The Three Gorges project, the world's largest hydro-power plant, has generated 200 billion kilowatt-hours of electricity, officials in charge of the project announced on Friday.
As of Friday morning, the plant had produced electricity worth 50 billion yuan (US$6.7 billion) since it started operation in 2003, officials with the China Yangtze Three Gorges Project Corporation (CTGPC) said.
The huge amount of electricity production, equal to the power generated by 120 million tons of coal, has led to a reduction of 240 million tons of carbon emissions, said Ma Zhenbo, general manager of the plant operated by the CTGPC.

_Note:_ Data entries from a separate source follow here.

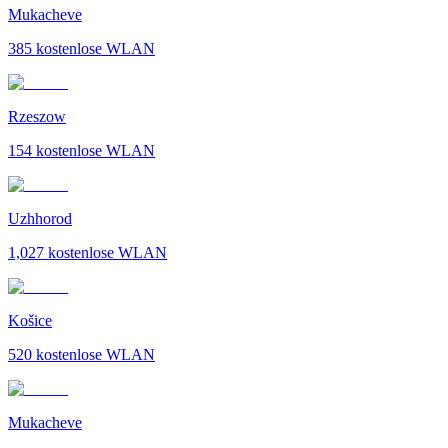
Mukacheve
385
kostenlose WLAN
Rzeszow
154
kostenlose WLAN
Uzhhorod
1,027
kostenlose WLAN
Košice
520
kostenlose WLAN
Mukacheve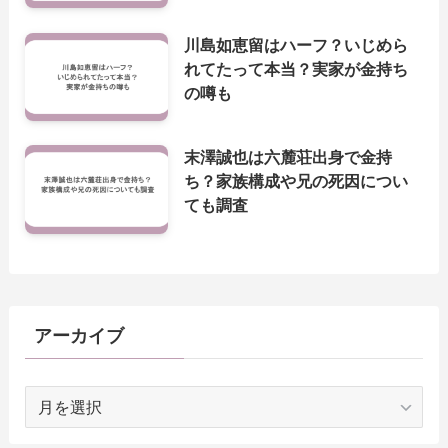
川島如恵留はハーフ？いじめら
れてたって本当？実家が金持ち
の噂も
末澤誠也は六麓荘出身で金持
ち？家族構成や兄の死因につい
ても調査
アーカイブ
ア
ー
カ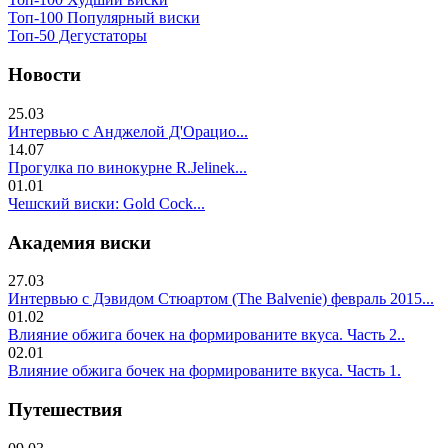
Топ-100 Популярный виски
Топ-50 Дегустаторы
Новости
25.03
Интервью с Анджелой Д'Орацио...
14.07
Прогулка по винокурне R.Jelinek...
01.01
Чешский виски: Gold Cock...
Академия виски
27.03
Интервью с Дэвидом Стюартом (The Balvenie) февраль 2015...
01.02
Влияние обжига бочек на формированите вкуса. Часть 2..
02.01
Влияние обжига бочек на формированите вкуса. Часть 1.
Путешествия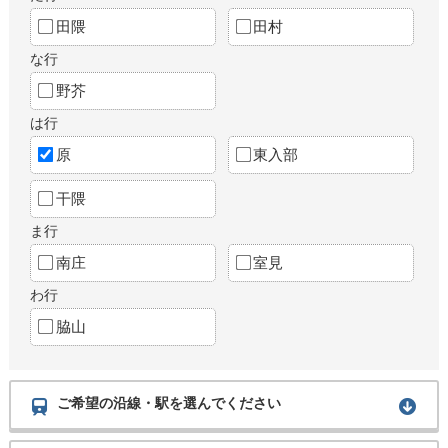
田隈
田村
な行
野芥
は行
原
東入部
干隈
ま行
南庄
室見
わ行
脇山
ご希望の沿線・駅を選んでください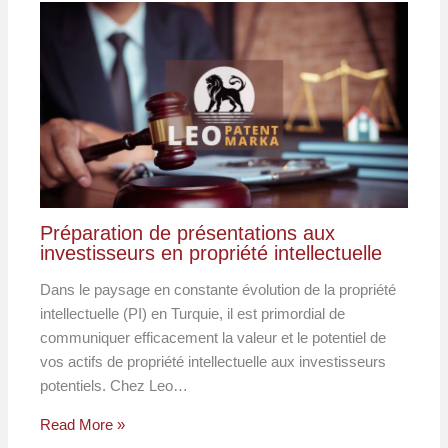
Préparation de présentations aux
investisseurs en propriété intellectuelle
Dans le paysage en constante évolution de la propriété
intellectuelle (PI) en Turquie, il est primordial de
communiquer efficacement la valeur et le potentiel de
vos actifs de propriété intellectuelle aux investisseurs
potentiels. Chez Leo…
Read More »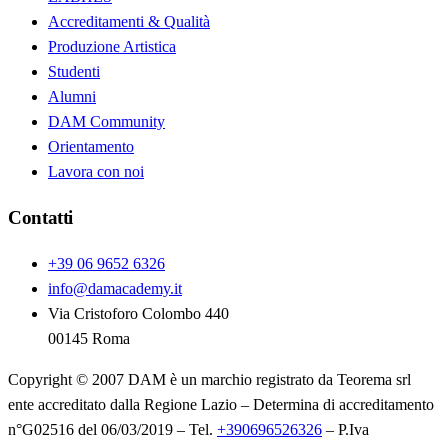
Accreditamenti & Qualità
Produzione Artistica
Studenti
Alumni
DAM Community
Orientamento
Lavora con noi
Contatti
+39 06 9652 6326
info@damacademy.it
Via Cristoforo Colombo 440
00145 Roma
Copyright © 2007 DAM è un marchio registrato da Teorema srl
ente accreditato dalla Regione Lazio – Determina di accreditamento
n°G02516 del 06/03/2019 – Tel.
+390696526326
– P.Iva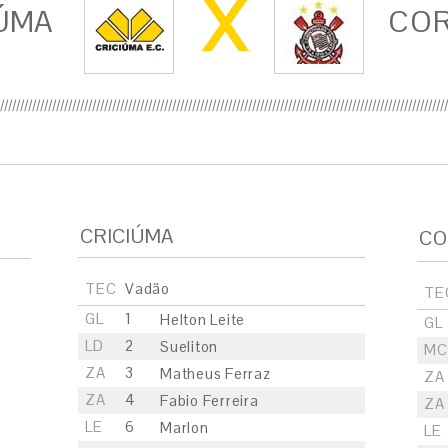
X
ÚMA
COR
CRICIÚMA
CO
TEC
Vadão
TE
GL
1
Helton Leite
GL
LD
2
Sueliton
MC
ZA
3
Matheus Ferraz
ZA
ZA
4
Fabio Ferreira
ZA
LE
6
Marlon
LE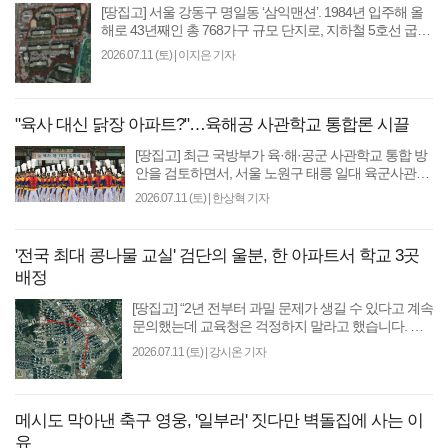
[땅집고] 서울 강동구 명일동 ‘삼익맨션’. 1984년 입주해 올
해로 43년째인 총 768가구 규모 단지로, 지하철 5호선 굽은
다리역까지 걸어서 5분 걸리는 역세권이라 재건..
2026.07.11 (토)
|
이지은 기자
"육사 대신 닭장 아파트?"…육해공 사관학교 통합론 시끌
[땅집고] 최근 국방부가 육·해·공군 사관학교 통합 방
안을 검토하면서, 서울 노원구 태릉 일대 육군사관학
교 이전을 통한 아파트 공급이 다시 수면 위로 떠오른
2026.07.11 (토)
|
한상혁 기자
다. 하..
'전국 최대 콩나물 교실' 검단의 울분, 한 아파트서 학교 3곳
배정
[땅집고] “2년 전부터 과밀 문제가 생길 수 있다고 계속
문의했는데 교육청은 걱정하지 말라고 했습니다. 그
런데 입주를 두 달 앞두고 갑자기 학교를 바꾼다고 합
2026.07.11 (토)
|
강시온 기자
니다..
메시도 막아낸 축구 영웅, '일부러' 짓다만 벽돌집에 사는 이
유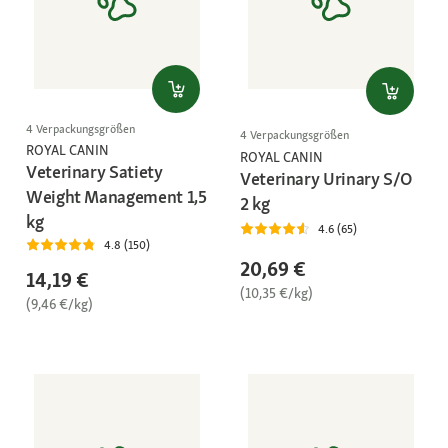
4 Verpackungsgrößen
4 Verpackungsgrößen
ROYAL CANIN
ROYAL CANIN
Veterinary Satiety
Veterinary Urinary S/O
Weight Management 1,5
2 kg
kg
4.6 (65)
4.8 (150)
20,69 €
14,19 €
(10,35 €/kg)
(9,46 €/kg)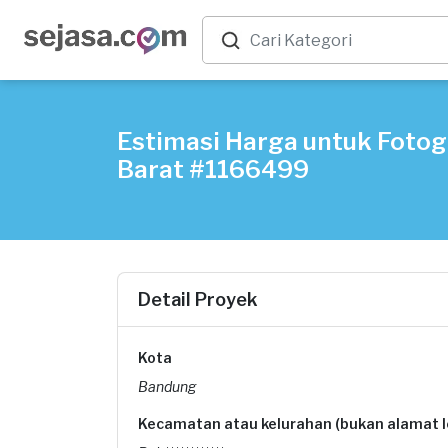
Estimasi Harga untuk Fotog
Barat #1166499
Detail Proyek
Kota
Bandung
Kecamatan atau kelurahan (bukan alamat 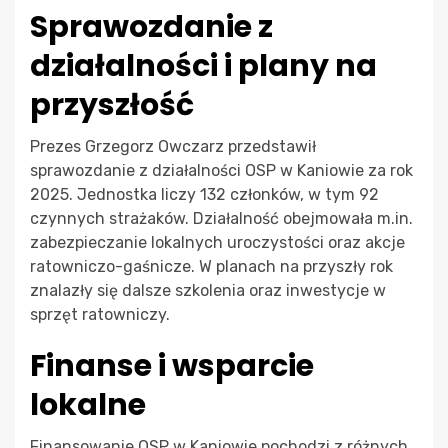
Sprawozdanie z
działalności i plany na
przyszłość
Prezes Grzegorz Owczarz przedstawił
sprawozdanie z działalności OSP w Kaniowie za rok
2025. Jednostka liczy 132 członków, w tym 92
czynnych strażaków. Działalność obejmowała m.in.
zabezpieczanie lokalnych uroczystości oraz akcje
ratowniczo-gaśnicze. W planach na przyszły rok
znalazły się dalsze szkolenia oraz inwestycje w
sprzęt ratowniczy.
Finanse i wsparcie
lokalne
Finansowanie OSP w Kaniowie pochodzi z różnych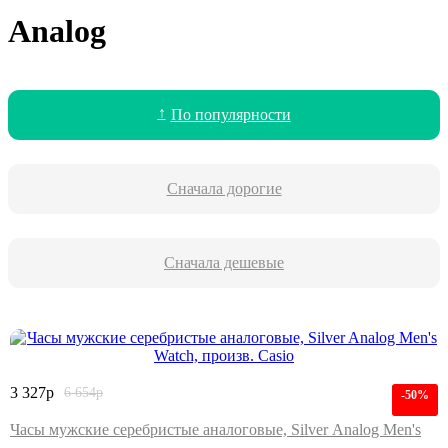
Analog
По популярности
Сначала дорогие
Сначала дешевые
3 327
р
6 654
р
-50%
Часы мужские серебристые аналоговые, Silver Analog Men's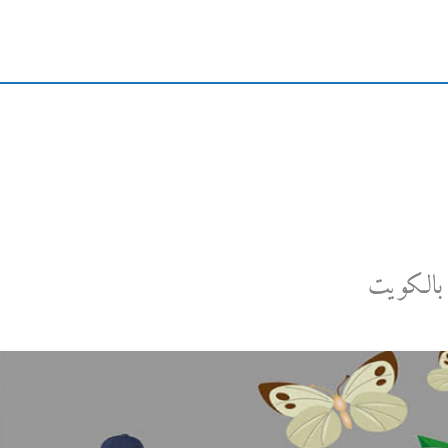
بالكويت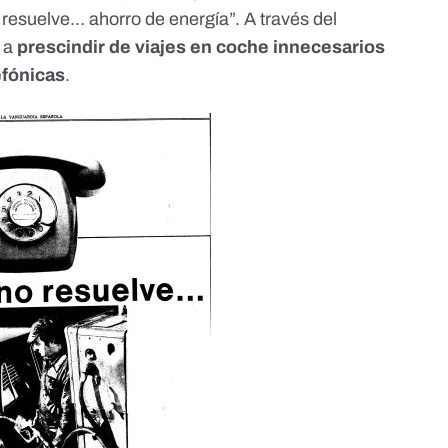
o resuelve… ahorro de energía”. A través del
 a
prescindir de viajes en coche innecesarios
efónicas
.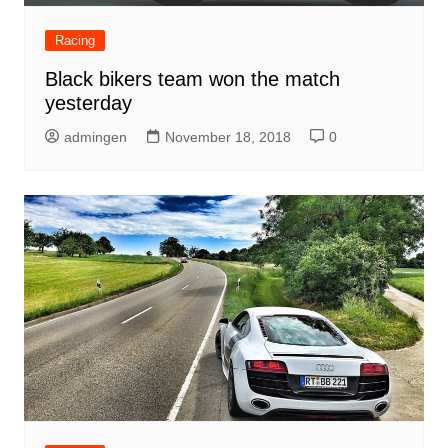
Racing
Black bikers team won the match
yesterday
admingen
November 18, 2018
0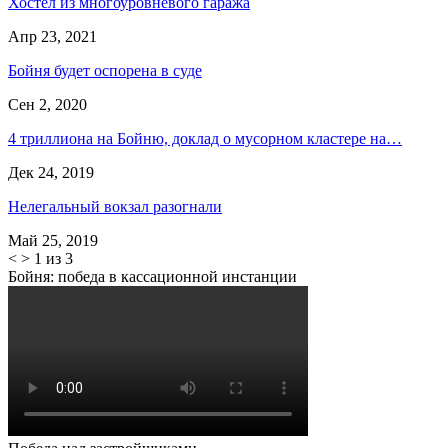
Хостел из многоуровневого гаража
Апр 23, 2021
Бойня будет оспорена в суде
Сен 2, 2020
4 триллиона на Бойню, доклад о мусорном кластере на…
Дек 24, 2019
Нелегальный вокзал разогнали
Май 25, 2019
<
>
1 из 3
Бойня: победа в кассационной инстанции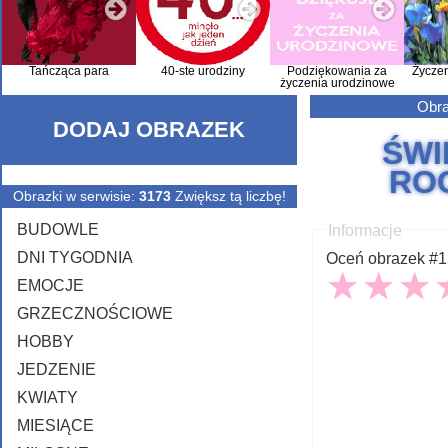
Tańcząca para
40-ste urodziny
Podziękowania za
Życze
życzenia urodzinowe
Obra
DODAJ OBRAZEK
ŚWI
RO
Obrazki w serwisie:
3173
Zwiększ tą liczbę!
BUDOWLE
Informacje
DNI TYGODNIA
Oceń obrazek #15
EMOCJE
GRZECZNOŚCIOWE
HOBBY
JEDZENIE
KWIATY
MIESIĄCE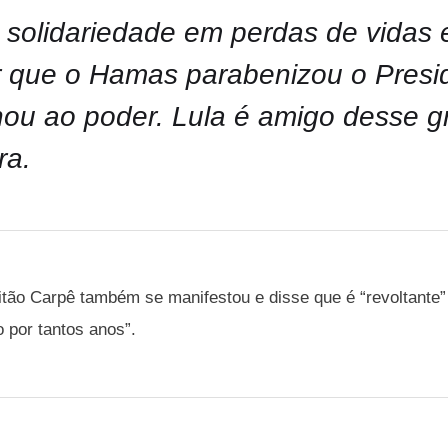
l solidariedade em perdas de vidas e
 que o Hamas parabenizou o Presi
nou ao poder. Lula é amigo desse gru
ra.
tão Carpê também se manifestou e disse que é “revoltante” 
 por tantos anos”.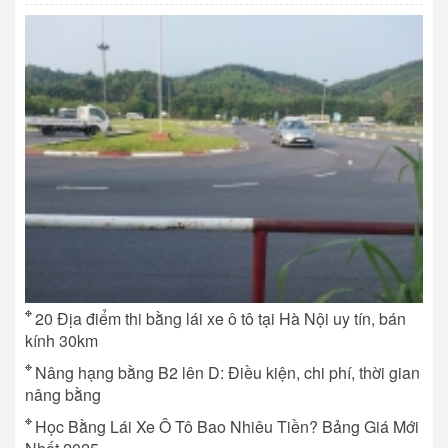
20 Địa điểm thi bằng lái xe ô tô tại Hà Nội uy tín, bán
kính 30km
Nâng hạng bằng B2 lên D: Điều kiện, chi phí, thời gian
nâng bằng
Học Bằng Lái Xe Ô Tô Bao Nhiêu Tiền? Bảng Giá Mới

China has been trying to encourage the use of renewable and clean energy to curb worsening pollution amid a booming economy.
The electricity generated by the project, located on the middle reaches of the Yangtze, the country's longest river, has fueled 15 provinces in central, eastern and southern China, easing a severe power shortage in the industrial regions.
Launched in 1993 and built at an estimated cost of 180 billion yuan (about US$24 billion), the Three Gorges Project will eventually have 32 generators with a combined generating capacity of 22.4 million kilowatts.
To date, 18 turbines -- 14 on the northern bank of the gorges and four on the southern bank -- have been in operation with a combined capacity of 12.6 million kilowatts, enough to fuel Beijing on a peak day.
By the end of 2008, a total of 26 turbines on both banks will have started operation, raising the project's annual electricity output to 84.7 billion kwh.
The project boasts a 185-meter-high dam that was completed in early 2006 and a five-tier ship lock. It passed this summer the test to control possible flooding which in the past claimed many lives and caused great economic loss.